The abacus is an ancient calculating machine. This simple apparatus is about 5,000 years old and is thought to have originated in Babylon. As the concepts of zero and Arabic number notation became widespread, basic math functions became simpler, and the use of the abacus diminished. Most of the world employs adding machines, calculators, and computers for mathematical calculations, but today Japan, China, the Middle East, and Russia still use the abacus, and school children in these countries are often taught to use the abacus. In China, the abacus is called a suan pan, meaning counting tray. In Japan the abacus is called a soroban. The Japanese have yearly examinations and competitions in computations on the soroban.
Before the invention of counting machines, people used their fingers and toes, made marks in mud or sand, put notches in bones and wood, or used stones to count, calculate, and keep track of quantities. The first abaci
were shallow trays filled with a layer of fine sand or dust. Number symbols were marked and erased easily with a finger. Some scientists think that the term abacus comes from the Semitic word for dust, abq.

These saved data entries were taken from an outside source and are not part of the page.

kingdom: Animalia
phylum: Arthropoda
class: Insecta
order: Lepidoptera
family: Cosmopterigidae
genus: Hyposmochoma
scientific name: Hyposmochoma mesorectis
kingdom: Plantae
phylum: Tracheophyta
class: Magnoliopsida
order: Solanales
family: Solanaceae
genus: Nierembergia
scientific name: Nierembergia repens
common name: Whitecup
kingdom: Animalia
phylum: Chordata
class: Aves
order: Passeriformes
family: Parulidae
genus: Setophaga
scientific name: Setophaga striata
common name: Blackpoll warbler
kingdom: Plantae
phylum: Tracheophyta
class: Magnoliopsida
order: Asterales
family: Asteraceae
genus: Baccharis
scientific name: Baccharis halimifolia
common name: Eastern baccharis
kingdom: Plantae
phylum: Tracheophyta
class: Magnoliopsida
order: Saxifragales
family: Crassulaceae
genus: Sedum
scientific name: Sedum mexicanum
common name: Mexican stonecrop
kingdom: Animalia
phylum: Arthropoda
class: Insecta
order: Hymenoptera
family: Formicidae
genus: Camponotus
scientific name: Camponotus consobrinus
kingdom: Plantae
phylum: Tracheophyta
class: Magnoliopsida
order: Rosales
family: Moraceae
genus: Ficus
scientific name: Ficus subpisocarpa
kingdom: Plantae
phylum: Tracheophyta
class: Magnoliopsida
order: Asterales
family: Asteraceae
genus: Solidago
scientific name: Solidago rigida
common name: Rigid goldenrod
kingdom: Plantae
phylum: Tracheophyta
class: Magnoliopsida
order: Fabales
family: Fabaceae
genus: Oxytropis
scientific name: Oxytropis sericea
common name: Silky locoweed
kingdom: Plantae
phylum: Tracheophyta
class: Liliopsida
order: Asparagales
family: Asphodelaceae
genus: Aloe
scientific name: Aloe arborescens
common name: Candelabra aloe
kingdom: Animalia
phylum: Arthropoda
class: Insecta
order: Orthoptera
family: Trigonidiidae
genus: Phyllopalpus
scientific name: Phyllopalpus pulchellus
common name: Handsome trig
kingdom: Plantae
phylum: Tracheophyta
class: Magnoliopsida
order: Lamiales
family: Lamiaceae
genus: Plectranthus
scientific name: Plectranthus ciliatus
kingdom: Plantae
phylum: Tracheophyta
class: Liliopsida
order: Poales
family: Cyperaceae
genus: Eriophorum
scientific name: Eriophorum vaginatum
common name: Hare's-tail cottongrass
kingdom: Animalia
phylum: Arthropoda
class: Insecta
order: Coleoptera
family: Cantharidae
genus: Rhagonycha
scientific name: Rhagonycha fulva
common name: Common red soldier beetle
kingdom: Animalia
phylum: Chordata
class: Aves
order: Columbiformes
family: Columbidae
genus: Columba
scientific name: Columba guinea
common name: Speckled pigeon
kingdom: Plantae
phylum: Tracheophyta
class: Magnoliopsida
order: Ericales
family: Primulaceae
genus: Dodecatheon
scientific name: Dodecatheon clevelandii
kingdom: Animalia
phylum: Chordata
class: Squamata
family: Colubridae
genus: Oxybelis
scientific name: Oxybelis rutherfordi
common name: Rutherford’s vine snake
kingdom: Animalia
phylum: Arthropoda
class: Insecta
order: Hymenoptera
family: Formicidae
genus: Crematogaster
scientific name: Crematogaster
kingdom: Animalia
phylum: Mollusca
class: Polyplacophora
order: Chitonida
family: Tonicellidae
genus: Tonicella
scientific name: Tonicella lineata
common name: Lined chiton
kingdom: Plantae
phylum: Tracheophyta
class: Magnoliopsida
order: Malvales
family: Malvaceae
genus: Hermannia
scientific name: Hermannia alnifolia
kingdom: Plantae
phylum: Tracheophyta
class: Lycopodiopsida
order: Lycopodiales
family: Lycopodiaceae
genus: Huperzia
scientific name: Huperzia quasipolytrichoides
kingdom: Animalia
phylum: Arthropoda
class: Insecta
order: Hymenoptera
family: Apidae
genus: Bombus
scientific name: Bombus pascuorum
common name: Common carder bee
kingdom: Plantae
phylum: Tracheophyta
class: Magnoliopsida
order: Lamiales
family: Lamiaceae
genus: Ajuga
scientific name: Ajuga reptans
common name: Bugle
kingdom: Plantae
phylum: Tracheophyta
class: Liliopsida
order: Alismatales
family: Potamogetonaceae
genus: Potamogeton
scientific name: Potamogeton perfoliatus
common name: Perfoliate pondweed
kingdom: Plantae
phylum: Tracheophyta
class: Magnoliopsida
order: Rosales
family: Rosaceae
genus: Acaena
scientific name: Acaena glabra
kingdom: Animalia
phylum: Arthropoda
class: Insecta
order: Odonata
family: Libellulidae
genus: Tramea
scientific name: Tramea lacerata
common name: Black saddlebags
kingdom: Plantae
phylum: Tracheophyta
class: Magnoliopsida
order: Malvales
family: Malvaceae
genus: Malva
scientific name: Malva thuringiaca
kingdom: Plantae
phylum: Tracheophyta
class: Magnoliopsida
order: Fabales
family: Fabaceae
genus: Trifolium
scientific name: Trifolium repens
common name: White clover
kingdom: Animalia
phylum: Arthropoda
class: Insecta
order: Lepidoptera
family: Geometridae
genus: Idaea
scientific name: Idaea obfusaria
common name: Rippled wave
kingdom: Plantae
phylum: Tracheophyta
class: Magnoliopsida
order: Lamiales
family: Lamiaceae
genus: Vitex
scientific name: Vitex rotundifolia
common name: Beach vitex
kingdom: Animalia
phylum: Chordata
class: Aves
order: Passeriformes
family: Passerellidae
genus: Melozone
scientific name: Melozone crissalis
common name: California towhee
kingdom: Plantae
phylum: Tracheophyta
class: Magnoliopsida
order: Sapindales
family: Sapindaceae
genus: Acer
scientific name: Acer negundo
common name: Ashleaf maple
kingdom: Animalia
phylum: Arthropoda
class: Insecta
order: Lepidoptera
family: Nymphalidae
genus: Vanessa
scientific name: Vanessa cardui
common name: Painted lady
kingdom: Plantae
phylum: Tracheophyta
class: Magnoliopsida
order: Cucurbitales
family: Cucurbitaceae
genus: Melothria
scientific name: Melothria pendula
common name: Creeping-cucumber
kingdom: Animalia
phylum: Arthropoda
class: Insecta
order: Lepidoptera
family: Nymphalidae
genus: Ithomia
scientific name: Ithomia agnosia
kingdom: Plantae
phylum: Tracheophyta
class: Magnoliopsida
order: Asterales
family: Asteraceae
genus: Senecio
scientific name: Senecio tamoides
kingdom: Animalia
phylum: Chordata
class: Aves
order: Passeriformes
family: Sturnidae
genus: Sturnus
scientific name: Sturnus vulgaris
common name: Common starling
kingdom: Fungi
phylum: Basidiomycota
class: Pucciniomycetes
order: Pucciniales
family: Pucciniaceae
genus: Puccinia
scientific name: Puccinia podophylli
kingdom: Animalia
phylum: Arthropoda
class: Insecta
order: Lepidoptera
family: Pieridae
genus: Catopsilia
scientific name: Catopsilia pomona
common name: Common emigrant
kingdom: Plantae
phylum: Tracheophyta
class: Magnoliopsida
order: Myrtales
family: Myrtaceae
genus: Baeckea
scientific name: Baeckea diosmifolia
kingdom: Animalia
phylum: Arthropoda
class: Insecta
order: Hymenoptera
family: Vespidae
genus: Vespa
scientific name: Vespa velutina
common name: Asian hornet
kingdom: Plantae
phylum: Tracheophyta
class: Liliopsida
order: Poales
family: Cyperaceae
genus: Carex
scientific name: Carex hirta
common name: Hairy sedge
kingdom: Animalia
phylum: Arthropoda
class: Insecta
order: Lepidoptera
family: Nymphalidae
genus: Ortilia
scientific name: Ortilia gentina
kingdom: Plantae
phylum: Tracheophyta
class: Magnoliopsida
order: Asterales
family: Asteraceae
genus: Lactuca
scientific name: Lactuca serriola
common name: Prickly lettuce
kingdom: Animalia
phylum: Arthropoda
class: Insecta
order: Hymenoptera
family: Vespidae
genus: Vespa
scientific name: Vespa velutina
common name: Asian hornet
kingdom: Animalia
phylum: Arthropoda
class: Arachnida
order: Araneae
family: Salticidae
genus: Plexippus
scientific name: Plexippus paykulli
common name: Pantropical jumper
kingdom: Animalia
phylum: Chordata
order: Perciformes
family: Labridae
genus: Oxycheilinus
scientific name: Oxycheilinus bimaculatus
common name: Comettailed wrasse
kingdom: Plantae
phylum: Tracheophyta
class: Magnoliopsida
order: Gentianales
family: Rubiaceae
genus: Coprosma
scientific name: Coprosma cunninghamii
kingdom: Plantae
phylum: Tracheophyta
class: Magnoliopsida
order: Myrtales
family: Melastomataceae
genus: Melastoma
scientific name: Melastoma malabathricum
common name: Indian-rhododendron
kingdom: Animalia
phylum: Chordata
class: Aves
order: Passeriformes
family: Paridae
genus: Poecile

A modern abacus is made of wood or plastic. It is rectangular, often about the size of a shoe-box lid. Within the rectangle, there are at least nine vertical rods strung with movable beads. The abacus is based on the decimal system. Each rod represents columns of written numbers. For example, starting from the right and moving left, the first rod represents ones, the second rod represents tens, the third rod represents hundreds, and so forth. A horizontal crossbar is perpendicular to the rods, separating the abacus into two unequal parts. The moveable beads are located either above or below the crossbar. Beads above the crossbar are called heaven beads, and beads below are called earth beads. Each heaven bead has a value of five units and each earth bead has a value of one unit. A Chinese suan pan has two heaven and five earth beads, and the Japanese soroban has one heaven and four earth beads. These two abaci are slightly different from one another, but they are manipulated and used in the same manner. The Russian version of the abacus has many horizontal rods with moveable, undivided beads, nine to a column.
To operate, the soroban or suan pan is placed flat, and all the beads are pushed to the outer edges, away from the crossbar. Usually the heaven beads are moved with the forefinger and the earth beads are moved with the thumb. For the number one, one earth bead would be pushed up to the crossbar. Number two would require two earth beads. For number five, only one heaven bead would to be pushed to the crossbar. The number six would require one heaven (five units) plus one earth (one unit) bead. The number 24 would use four earth beads on the first rod and two earth beads on the second rod. The number 26 then, would use one heaven and one earth bead on the first rod, and two earth beads on the second rod. Addition, subtraction, multiplication, and division can be performed on an abacus. Advanced abacus users can do lengthy multiplication and division problems, and even find the square root or cube root of any number.